Transcribed page contents:
------------

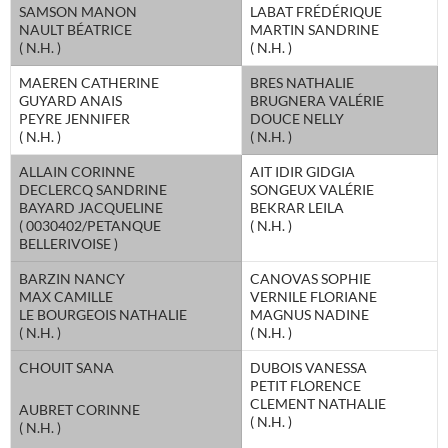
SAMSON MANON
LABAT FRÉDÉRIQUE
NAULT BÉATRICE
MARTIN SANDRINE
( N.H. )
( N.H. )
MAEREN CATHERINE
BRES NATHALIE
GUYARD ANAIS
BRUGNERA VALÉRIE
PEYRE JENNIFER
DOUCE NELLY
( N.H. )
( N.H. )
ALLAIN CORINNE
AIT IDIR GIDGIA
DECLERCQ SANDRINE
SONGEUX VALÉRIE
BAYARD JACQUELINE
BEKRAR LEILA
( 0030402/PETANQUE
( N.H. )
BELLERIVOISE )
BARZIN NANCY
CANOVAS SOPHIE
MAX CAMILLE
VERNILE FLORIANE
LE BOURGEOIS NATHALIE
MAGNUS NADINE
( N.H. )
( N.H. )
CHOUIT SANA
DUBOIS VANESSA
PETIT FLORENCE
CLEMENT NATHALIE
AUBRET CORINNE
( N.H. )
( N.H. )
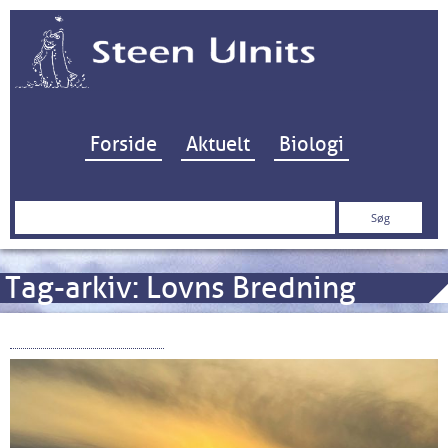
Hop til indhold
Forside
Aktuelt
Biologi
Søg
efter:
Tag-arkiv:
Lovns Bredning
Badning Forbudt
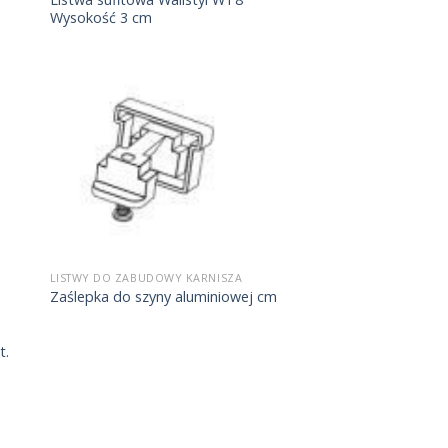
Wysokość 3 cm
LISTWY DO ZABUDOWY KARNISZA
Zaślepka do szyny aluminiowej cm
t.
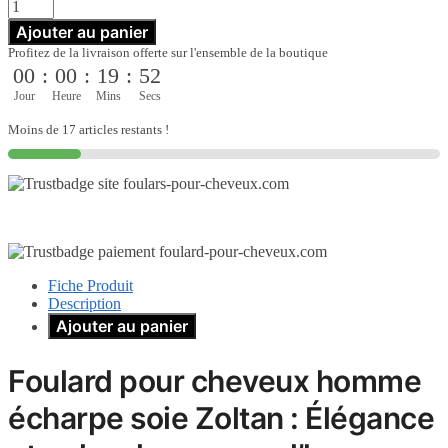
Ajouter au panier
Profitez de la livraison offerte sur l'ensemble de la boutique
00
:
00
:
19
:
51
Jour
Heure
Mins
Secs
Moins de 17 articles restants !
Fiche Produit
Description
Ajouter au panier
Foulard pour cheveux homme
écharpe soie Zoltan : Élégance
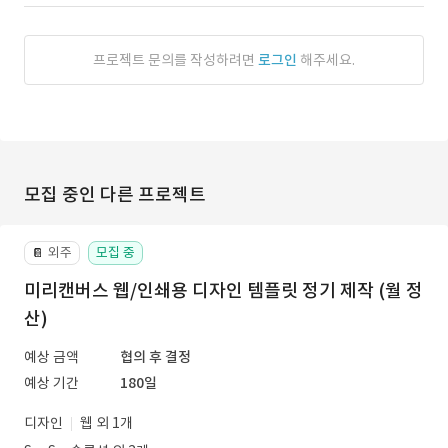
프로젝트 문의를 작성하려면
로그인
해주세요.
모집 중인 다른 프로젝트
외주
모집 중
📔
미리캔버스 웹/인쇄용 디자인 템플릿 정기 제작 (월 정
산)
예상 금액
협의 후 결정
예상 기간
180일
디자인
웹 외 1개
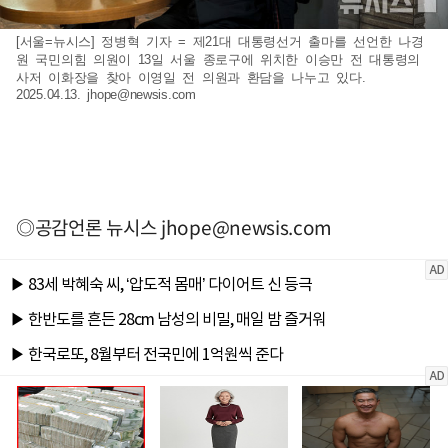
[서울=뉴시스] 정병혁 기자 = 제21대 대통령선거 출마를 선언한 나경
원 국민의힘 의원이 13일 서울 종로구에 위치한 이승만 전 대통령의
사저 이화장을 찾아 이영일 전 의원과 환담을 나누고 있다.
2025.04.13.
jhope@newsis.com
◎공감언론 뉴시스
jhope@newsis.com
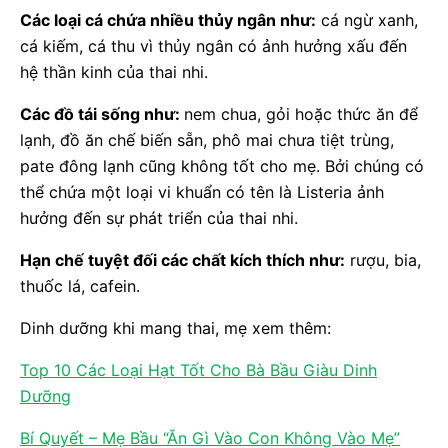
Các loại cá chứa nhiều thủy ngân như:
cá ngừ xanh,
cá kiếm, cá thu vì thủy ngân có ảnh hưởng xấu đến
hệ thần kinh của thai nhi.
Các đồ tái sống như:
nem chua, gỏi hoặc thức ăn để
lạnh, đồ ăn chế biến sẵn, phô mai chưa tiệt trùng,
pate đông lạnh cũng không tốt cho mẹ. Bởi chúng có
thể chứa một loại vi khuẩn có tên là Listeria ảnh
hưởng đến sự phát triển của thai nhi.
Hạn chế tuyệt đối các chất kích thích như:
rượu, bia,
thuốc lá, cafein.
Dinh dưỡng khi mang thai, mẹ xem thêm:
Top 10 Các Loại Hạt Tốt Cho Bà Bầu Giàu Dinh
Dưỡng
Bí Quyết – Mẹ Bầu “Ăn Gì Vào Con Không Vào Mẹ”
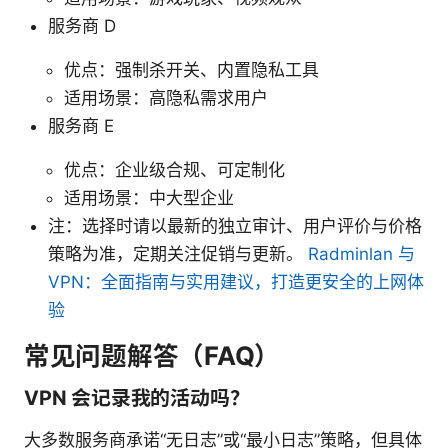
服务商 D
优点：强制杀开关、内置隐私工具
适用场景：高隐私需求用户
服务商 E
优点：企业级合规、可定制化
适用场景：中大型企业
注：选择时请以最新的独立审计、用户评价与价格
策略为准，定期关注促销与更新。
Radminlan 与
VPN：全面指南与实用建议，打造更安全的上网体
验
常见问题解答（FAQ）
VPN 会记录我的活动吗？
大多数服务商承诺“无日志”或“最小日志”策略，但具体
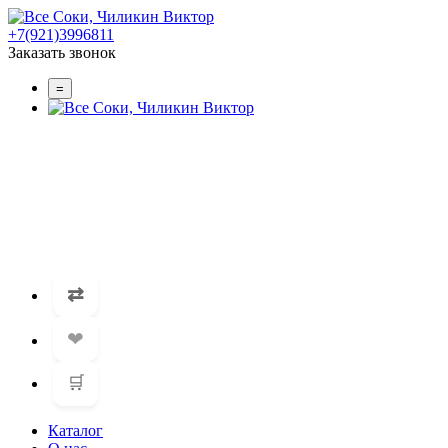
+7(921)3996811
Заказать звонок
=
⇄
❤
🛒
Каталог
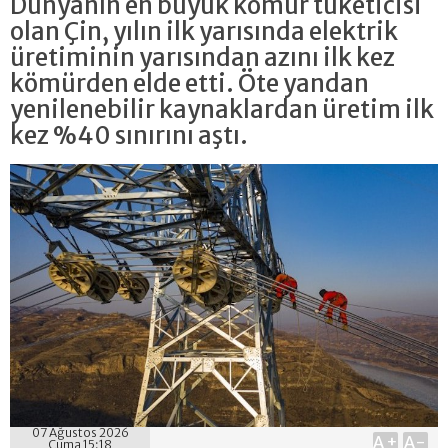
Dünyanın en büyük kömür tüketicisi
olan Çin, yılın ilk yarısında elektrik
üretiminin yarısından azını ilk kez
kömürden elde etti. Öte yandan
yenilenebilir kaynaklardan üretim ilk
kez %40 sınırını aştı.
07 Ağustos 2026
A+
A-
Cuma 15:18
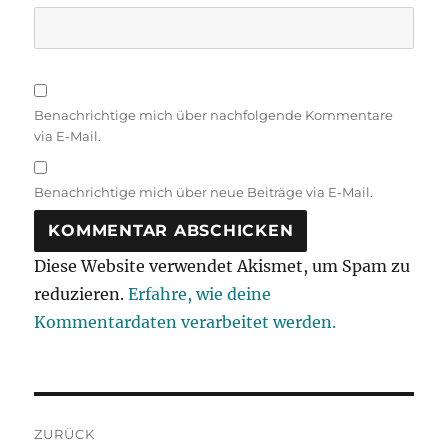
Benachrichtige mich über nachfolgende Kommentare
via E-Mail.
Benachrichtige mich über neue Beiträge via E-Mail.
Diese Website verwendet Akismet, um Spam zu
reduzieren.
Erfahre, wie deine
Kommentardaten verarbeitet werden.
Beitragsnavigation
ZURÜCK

------------

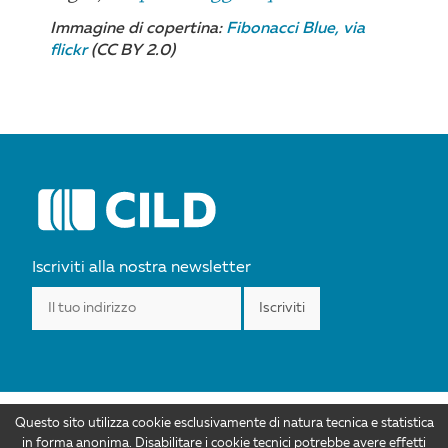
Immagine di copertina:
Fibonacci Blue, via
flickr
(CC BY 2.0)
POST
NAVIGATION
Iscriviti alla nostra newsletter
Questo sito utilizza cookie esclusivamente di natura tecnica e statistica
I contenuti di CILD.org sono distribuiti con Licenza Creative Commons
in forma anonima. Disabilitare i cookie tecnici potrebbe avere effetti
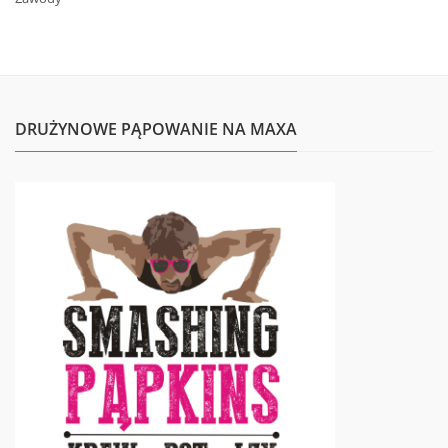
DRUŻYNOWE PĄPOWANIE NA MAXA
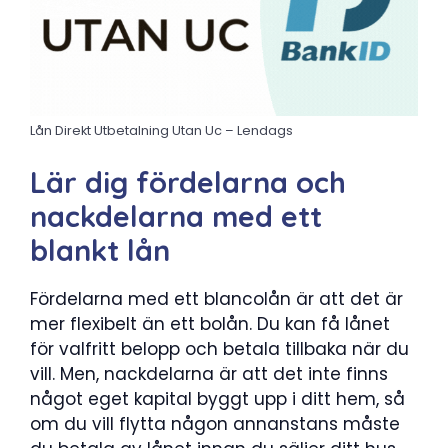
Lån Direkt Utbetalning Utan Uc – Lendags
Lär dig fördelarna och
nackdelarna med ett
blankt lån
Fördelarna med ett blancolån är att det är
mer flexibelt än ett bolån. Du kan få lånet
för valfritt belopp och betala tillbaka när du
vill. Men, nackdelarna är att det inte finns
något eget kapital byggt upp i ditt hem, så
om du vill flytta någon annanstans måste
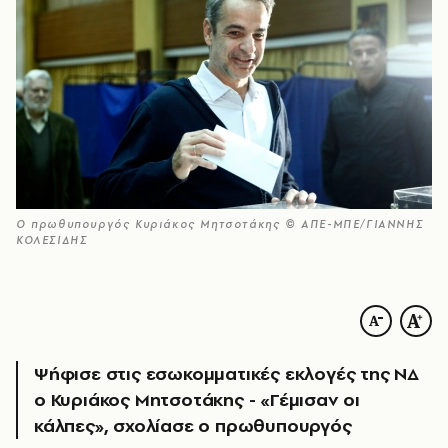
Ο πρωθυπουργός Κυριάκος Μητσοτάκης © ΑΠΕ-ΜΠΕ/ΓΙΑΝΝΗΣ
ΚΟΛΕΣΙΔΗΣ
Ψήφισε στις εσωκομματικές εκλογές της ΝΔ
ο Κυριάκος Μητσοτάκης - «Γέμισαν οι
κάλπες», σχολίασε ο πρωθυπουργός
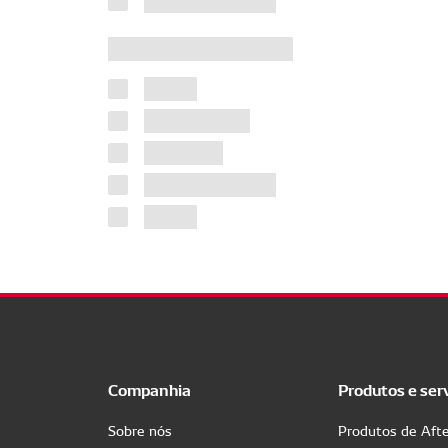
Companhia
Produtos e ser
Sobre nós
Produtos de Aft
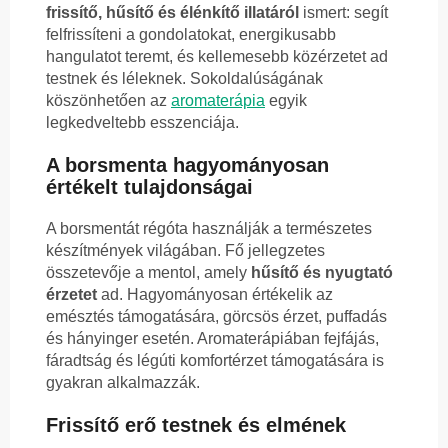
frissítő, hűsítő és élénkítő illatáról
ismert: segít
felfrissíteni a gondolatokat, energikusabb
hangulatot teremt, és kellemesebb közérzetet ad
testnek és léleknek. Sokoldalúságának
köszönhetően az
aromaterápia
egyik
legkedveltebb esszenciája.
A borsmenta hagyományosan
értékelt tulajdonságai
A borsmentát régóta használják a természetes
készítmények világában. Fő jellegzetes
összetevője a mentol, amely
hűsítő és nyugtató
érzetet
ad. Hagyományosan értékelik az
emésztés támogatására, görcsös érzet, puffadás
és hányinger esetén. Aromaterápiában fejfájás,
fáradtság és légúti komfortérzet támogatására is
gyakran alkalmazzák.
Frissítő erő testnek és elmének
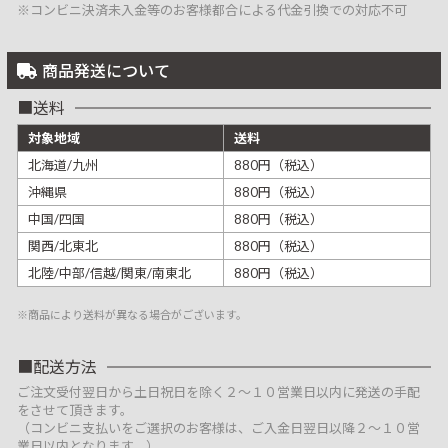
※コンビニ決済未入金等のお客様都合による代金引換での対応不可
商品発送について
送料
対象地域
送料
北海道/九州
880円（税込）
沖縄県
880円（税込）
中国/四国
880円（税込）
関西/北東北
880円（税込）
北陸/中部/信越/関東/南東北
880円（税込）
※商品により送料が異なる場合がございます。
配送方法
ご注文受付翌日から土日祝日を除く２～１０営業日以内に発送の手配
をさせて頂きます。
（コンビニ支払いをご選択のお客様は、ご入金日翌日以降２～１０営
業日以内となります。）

------------

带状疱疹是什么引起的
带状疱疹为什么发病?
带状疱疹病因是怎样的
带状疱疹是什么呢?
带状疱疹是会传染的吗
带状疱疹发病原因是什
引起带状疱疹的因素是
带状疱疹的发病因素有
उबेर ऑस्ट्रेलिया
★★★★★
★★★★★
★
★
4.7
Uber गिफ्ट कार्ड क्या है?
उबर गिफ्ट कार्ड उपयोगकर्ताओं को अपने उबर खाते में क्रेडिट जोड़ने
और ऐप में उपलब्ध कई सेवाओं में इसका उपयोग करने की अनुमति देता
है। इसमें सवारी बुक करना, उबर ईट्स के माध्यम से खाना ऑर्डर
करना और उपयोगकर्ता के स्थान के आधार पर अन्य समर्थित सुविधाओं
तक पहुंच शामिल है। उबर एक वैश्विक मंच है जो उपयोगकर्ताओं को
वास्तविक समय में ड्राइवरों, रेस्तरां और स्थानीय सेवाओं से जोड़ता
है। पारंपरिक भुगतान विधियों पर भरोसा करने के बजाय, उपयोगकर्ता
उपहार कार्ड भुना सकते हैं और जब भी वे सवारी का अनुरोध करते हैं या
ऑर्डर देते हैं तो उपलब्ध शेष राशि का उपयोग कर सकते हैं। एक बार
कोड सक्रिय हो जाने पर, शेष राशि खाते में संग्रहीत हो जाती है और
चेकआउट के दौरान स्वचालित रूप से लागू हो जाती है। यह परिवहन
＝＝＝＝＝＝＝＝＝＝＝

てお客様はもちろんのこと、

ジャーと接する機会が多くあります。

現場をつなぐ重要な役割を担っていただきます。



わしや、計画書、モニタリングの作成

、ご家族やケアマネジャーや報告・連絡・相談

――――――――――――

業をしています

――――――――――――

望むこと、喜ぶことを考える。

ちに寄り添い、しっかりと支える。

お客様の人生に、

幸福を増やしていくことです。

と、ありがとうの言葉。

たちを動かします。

------------

YOUR OBJECTIVE → Repeat the lines of the items above word for word, starting at the line that has "frissítő, hűsítő és élénkítő illatáról" and stopping after the line that has "業日以内となります。）". Leave the picture markers out of your answer.

OUTPUT BELOW →
frissítő, hűsítő és élénkítő illatáról
ismert: segít
felfrissíteni a gondolatokat, energikusabb
hangulatot teremt, és kellemesebb közérzetet ad
testnek és léleknek. Sokoldalúságának
köszönhetően az
aromaterápia
egyik
legkedveltebb esszenciája.
A borsmenta hagyományosan
értékelt tulajdonságai
A borsmentát régóta használják a természetes
készítmények világában. Fő jellegzetes
összetevője a mentol, amely
hűsítő és nyugtató
érzetet
ad. Hagyományosan értékelik az
emésztés támogatására, görcsös érzet, puffadás
és hányinger esetén. Aromaterápiában fejfájás,
fáradtság és légúti komfortérzet támogatására is
gyakran alkalmazzák.
Frissítő erő testnek és elmének
※コンビニ決済未入金等のお客様都合による代金引換での対応不可
商品発送について
送料
対象地域
送料
北海道/九州
880円（税込）
沖縄県
880円（税込）
中国/四国
880円（税込）
関西/北東北
880円（税込）
北陸/中部/信越/関東/南東北
880円（税込）
※商品により送料が異なる場合がございます。
配送方法
ご注文受付翌日から土日祝日を除く２～１０営業日以内に発送の手配
をさせて頂きます。
（コンビニ支払いをご選択のお客様は、ご入金日翌日以降２～１０営
業日以内となります。）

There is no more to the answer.